• [HOW TO COMPLETE THIS TASK]:
Answer these questions from the fostemsavir text:
(a) How many participants in the non-randomised cohort reached less than 40 HIV-1 RNA copies per mL after protocol-defined virological failure?
(b) On what date did the US Food and Drug Administration approve fostemsavir?
(c) What is the temsavir IC50 for most laboratory and clinical isolates of temsavir-naive HIV-1?

• [STUDY TEXT]:
┄┄┄┄┄┄┄┄┄┄
Analysis of nadir HIV-1 RNA values after protocol-defined virological failure showed that through the week 96 data cutoff date, virological suppression to less than 40 HIV-1 RNA copies per mL after protocol-defined virological failure was achieved for 17 (27%) of 63 participants in the randomised cohort and five (10%) of 49 in the non-randomised cohort.
 
Interpretation
 
In heavily treatment-experienced individuals with advanced HIV-1 disease and limited treatment options, fostemsavir-based antiretroviral regimens were generally well tolerated and showed a distinctive trend of increasing virological and immunological response rates through 96 weeks; these findings support fostemsavir as a treatment option for this vulnerable population. Fostemsavir, a prodrug of the first-in-class attachment inhibitor temsavir, which was approved by the US Food and Drug Administration on July 2, 2020, is indicated for the treatment of heavily treatment-experienced people with multidrug-resistant HIV-1. Temsavir has a unique mechanism of action, binding directly to the viral envelope gp120, close to the CD4 binding site, locking gp120 into a closed state that prohibits the conformational change necessary for initial interaction between the virus and CD4 cell-surface receptors, thereby preventing attachment and subsequent entry into host T cells and other immune cells (appendix p 3). Fostemsavir has no in-vitro cross-resistance with other antiretroviral classes, and is active against CCR5-tropic, CXCR4-tropic, and dual-tropic strains of HIV-1. The in-vitro temsavir 50% inhibitory concentration (IC50) varies widely (10 pM to >10 μM), which might be linked to heterogeneity in HIV-1 gp120; however, for most laboratory and clinical isolates of temsavir-naive HIV-1, the IC50 is less than 10 nM.
┄┄┄┄┄┄┄┄┄┄
(Extracted data entries)
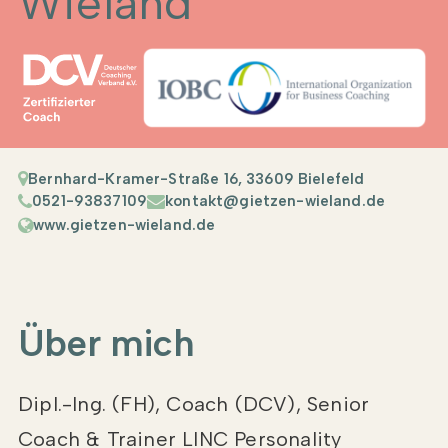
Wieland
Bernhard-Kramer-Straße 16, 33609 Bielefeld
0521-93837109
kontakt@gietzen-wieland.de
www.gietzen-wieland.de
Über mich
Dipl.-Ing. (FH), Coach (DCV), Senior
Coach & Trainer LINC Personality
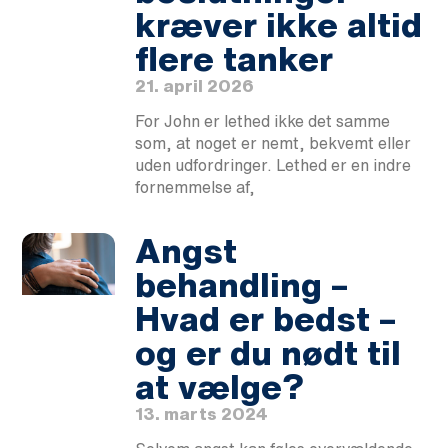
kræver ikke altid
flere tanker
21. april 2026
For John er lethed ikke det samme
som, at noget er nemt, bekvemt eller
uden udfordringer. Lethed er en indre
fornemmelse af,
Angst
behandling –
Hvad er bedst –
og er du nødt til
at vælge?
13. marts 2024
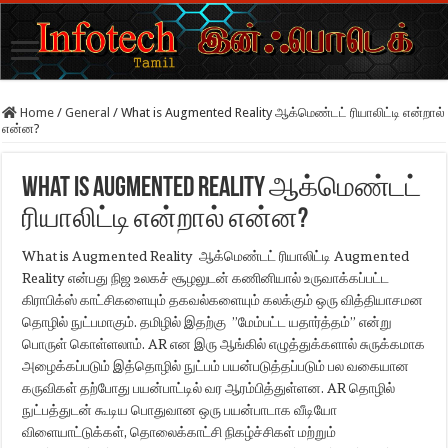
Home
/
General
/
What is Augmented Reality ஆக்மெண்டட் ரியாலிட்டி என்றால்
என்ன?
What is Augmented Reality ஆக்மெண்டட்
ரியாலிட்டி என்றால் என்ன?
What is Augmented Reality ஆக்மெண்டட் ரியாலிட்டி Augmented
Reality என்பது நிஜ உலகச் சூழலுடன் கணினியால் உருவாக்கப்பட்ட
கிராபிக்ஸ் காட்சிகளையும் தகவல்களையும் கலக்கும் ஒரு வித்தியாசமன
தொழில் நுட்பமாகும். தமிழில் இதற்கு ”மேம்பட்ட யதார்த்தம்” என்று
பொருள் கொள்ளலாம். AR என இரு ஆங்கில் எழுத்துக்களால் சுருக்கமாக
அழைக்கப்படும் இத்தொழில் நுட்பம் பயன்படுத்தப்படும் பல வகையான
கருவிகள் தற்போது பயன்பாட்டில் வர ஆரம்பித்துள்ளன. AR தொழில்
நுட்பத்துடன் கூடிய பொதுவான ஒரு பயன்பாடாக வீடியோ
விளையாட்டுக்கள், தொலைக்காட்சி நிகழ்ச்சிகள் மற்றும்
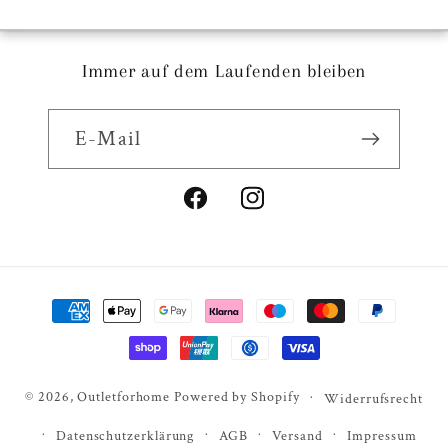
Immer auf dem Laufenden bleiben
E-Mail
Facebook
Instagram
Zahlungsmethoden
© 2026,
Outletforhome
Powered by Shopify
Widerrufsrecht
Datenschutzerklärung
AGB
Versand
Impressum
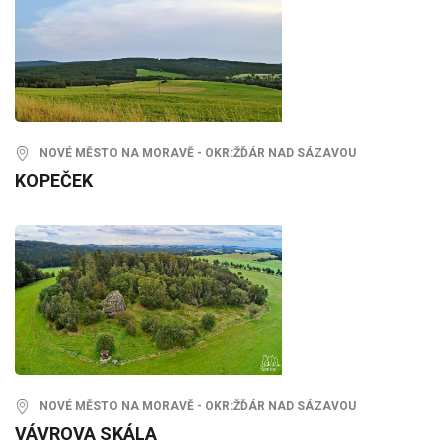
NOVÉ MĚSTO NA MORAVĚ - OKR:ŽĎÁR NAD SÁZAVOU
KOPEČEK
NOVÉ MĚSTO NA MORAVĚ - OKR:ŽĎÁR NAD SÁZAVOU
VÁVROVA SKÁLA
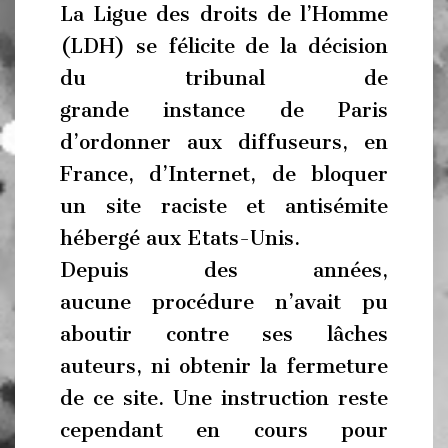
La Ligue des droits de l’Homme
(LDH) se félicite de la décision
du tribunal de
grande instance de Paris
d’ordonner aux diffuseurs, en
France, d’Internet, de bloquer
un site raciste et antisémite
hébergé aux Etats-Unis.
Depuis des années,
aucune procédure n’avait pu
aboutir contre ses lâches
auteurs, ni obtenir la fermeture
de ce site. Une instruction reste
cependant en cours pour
┄┄┄┄┄┄┄┄┄┄
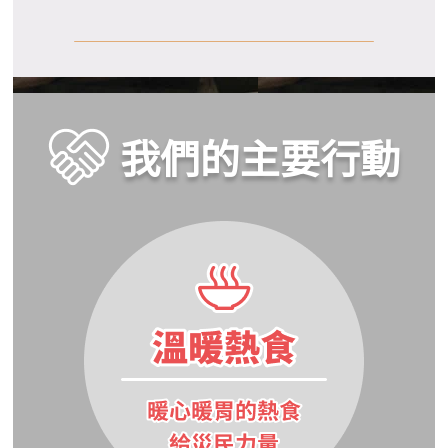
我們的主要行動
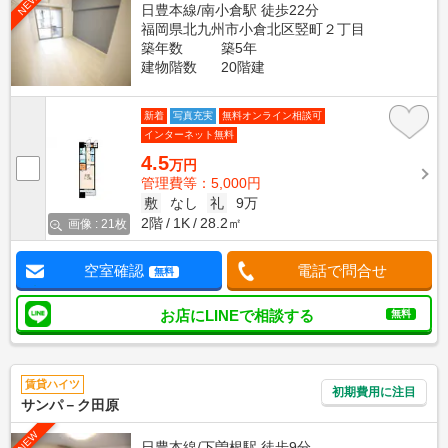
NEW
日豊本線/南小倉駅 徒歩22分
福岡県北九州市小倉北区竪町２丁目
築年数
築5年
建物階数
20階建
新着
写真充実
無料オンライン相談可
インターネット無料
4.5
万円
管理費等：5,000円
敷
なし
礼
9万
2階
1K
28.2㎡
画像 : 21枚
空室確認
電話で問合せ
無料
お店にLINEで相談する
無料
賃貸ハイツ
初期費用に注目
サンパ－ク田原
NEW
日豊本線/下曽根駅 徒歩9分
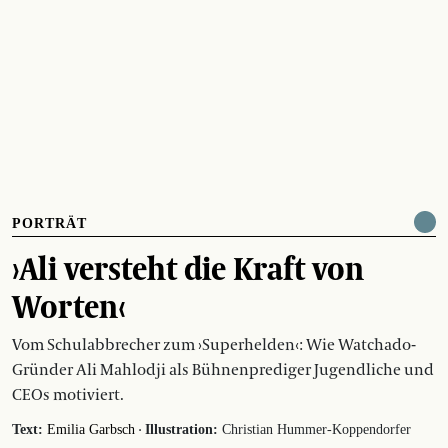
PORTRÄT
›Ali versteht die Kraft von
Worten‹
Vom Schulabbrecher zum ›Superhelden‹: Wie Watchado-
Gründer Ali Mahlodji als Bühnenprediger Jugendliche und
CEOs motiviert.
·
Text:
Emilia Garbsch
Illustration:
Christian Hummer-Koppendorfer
┄┄┄┄┄┄┄┄┄┄
• [ANSWER FOR THIS EXERCISE]:
(a) Five (10%) of 49 participants.
(b) July 2, 2020.
(c) Less than 10 nM.